Alguns pesquisadores afirmam que suas fotografias presidenciais eram retocadas para branquear sua pele escura. Alberto da Costa e Silva disse que Nilo Peçanha foi apenas um dos quatro presidentes brasileiros que esconderam os seus ancestrais africanos, sendo os outros Campos Sales, Rodrigues Alves e Washington Luís. Já o presidente Fernando Henrique Cardoso confirmou ser descendente de uma escrava.

Abdias do Nascimento afirmou que, apesar de sua tez escura, Nilo Peçanha escondeu suas origens africanas e que seus descendentes e família sempre negaram que ele fosse mulato.

A biografia oficial escrita por um parente, Celso Peçanha, nada menciona sobre suas origens raciais, mas uma outra biografia posterior o faz. Portanto, alguns pesquisadores expressam dúvidas sobre se Nilo Peçanha era ou não mulato. Em qualquer caso, suas origens foram muito humildes: ele mesmo contava ter sido criado com "pão dormido e paçoca".

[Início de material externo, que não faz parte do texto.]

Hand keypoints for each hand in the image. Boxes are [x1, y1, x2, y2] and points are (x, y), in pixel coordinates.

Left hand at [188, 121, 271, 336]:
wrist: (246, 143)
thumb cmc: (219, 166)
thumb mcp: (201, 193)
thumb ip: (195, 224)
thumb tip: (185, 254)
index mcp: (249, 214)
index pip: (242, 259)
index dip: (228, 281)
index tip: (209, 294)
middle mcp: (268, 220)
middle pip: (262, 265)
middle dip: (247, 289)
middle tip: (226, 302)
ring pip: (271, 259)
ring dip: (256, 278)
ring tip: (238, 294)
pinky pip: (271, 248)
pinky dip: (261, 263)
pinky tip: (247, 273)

Terminou os estudos preliminares em sua cidade, no Colégio Pedro II. Estudou na Faculdade de Direito de São Paulo e depois na Faculdade do Recife, onde se formou.

Casou-se com Ana de Castro Belisário Soares de Sousa, conhecida como Anita, descendente de aristocráticas e ricas famílias campistas. O casamento foi um escândalo social, pois a noiva teve que fugir de casa para poder se casar com um sujeito pobre e mulato, embora político promissor.

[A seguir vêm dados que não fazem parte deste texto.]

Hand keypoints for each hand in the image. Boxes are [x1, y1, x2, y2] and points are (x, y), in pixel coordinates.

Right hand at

Participou das campanhas abolicionista e republicana. Iniciou a carreira política ao ser eleito para a Assembleia Constituinte em 1890. Em 1903 foi eleito sucessivamente senador e presidente do estado do Rio de Janeiro, permanecendo no cargo até 1906 quando foi eleito vice-presidente de Afonso Pena. Como presidente do estado do Rio de Janeiro, assinou, em 26/02/1906, o Convênio de Taubaté.

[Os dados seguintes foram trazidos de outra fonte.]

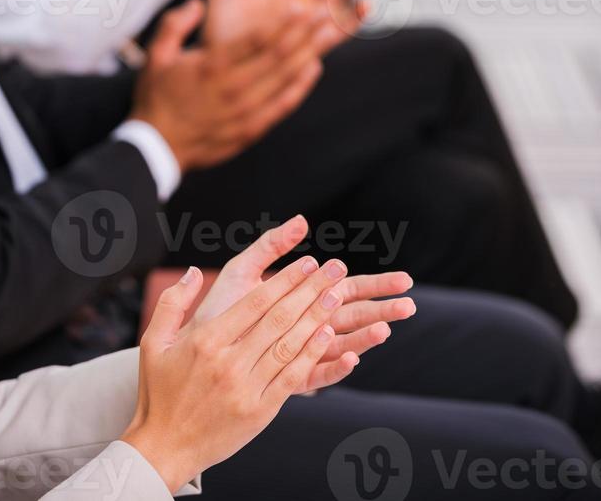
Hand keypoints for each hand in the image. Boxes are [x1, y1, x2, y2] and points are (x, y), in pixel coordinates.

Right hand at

Quatro dias após o Convênio de Taubaté, em 01/03/1906, foi eleito vice-presidente da república, com 272.529 votos contra apenas 618 votos dados a Alfredo Varela.

Seus seguidores eram chamados de Nilistas.

Foi maçom e Grão-mestre do Grande Oriente do Brasil de 23/07/1917 a 24/09/1919, quando renunciou ao cargo.


Presidente da República

Com a morte de Afonso Pena em 1909, assumiu o cargo de presidente. Seu governo foi marcado pela agitação política em razão de suas divergências com Pinheiro Machado, líder do Partido Republicano Conservador (PRC).

Apoiou o candidato Hermes da Fonseca a sua sucessão em 1910, contra Ruy Barbosa e o presidente de São Paulo Albuquerque Lins, candidatos de oposição que fizeram a campanha civilista. Hermes da Fonseca venceu as eleições e foi eleito presidente da república em 01/03/1910. Os conflitos entre as oligarquias estaduais se intensificaram, sobretudo em Minas Gerais e São Paulo. Minas Gerais apoiou Hermes da Fonseca e São Paulo apoiou Ruy Barbosa, lançando seu presidente Albuquerque Lins à vice presidência na Campanha CivilistaHermes da Fonseca foi eleito para governar de 1910 a 1914.

Durante seu governo presidencial, Nilo Peçanha criou o Ministério da Agricultura, Comércio e Indústria, o Serviço de Proteção aos Índios (SPI), e inaugurou o ensino técnico no Brasil.


Vida Após a Presidência

Ao fim do seu mandato presidencial, retornou ao Senado e, dois anos, depois foi novamente eleito presidente do Estado do Rio de Janeiro. Renunciou a este cargo em 1917 para assumir o Ministério das Relações Exteriores. Em 1918 foi novamente eleito senador federal.

Em 1921 foi candidato à presidência da República pelo Movimento Reação Republicana, que tinha como objetivo contrapor o liberalismo político contra a política das oligarquias estaduais. Embora apoiado pelas situações pernambucana, baiana, gaúcha e fluminense, e por boa parte dos militares, foi derrotado pelo candidato Arthur Bernardes nas eleições de 01/03/1922. O presidente da república na época, Epitácio Pessoa, não participou das negociações (demárches), sobre sua sucessão presidencial.

Arthur Bernardes teve 466.877 votos contra 317.714 votos dados a Nilo PeçanhaNilo Peçanha teve apoio apenas dos estados do Rio de Janeiro, Rio Grande do Sul, Pernambuco e Bahia.

Nilo Peçanha faleceu em 31/03/1924, no Rio de Janeiro, afastado da vida política, e foi sepultado no Cemitério de São João Batista.